Saturday, 12 October 2013

Fat mass – not BMI – is a primary cause of foot pain

Butterworth Fat mass 125Fat mass can be an indicator of foot pain, independent of fat-free mass in the body, a recent study has found.

The study examined 51 participants with a range of body weight levels over 3 years. It was conducted by researchers including Dr Donna UrquhartProf Flavia Cicuttini, and A/Prof Anita Wluka from the DEPM's Musculoskeletal Unit.

It concluded that people with a higher “fat mass” – the amount of fat cells stored in the body – were more likely to suffer from foot pain.

Body mass index (BMI,) on the other hand, was not shown to be a significant predictor of foot pain. BMI is a way of calculating body shape, which does not differentiate between fat and fat-free forms of mass, such as muscle, and larger body structures that come from height.

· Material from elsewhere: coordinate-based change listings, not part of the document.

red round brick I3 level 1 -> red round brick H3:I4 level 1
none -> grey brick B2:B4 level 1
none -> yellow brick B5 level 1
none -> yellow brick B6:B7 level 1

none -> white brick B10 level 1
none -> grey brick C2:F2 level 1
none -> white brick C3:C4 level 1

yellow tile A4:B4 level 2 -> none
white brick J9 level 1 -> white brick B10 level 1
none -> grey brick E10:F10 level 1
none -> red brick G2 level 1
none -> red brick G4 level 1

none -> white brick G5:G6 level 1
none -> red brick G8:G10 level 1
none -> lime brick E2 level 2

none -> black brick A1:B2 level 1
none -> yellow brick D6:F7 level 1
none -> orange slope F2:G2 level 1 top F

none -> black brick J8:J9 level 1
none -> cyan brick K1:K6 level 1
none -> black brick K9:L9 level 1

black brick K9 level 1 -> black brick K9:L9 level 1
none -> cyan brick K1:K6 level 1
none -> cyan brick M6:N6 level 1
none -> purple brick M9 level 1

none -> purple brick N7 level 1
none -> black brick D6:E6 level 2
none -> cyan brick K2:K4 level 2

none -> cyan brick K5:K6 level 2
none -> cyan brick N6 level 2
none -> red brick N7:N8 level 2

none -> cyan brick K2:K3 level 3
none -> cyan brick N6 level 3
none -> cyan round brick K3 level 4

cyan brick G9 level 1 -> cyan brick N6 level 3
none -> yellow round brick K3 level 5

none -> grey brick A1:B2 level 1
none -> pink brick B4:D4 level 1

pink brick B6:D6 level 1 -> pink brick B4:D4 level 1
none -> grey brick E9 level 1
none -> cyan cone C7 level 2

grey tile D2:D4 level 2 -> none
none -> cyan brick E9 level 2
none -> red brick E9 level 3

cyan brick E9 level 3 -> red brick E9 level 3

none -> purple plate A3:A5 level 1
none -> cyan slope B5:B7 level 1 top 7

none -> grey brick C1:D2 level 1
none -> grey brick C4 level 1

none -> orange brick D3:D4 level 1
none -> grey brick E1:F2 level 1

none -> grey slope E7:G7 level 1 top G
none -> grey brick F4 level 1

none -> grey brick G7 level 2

The authors of the study speculate that this may mean that foot pain is likely to be related to the metabolic process and adipose tissue (which is what fat is made up of,) rather than simply being a symptom of too much strain.

24% of adults over the age of 45 suffer frequent foot pain, with a relatively high number of overweight adolescents also being affected.

The ailment can create difficulties with balance and walking, general daily activities, and overall quality of life.

The study recommended weight loss, exercise and counselling methods as a way to reduce foot pain.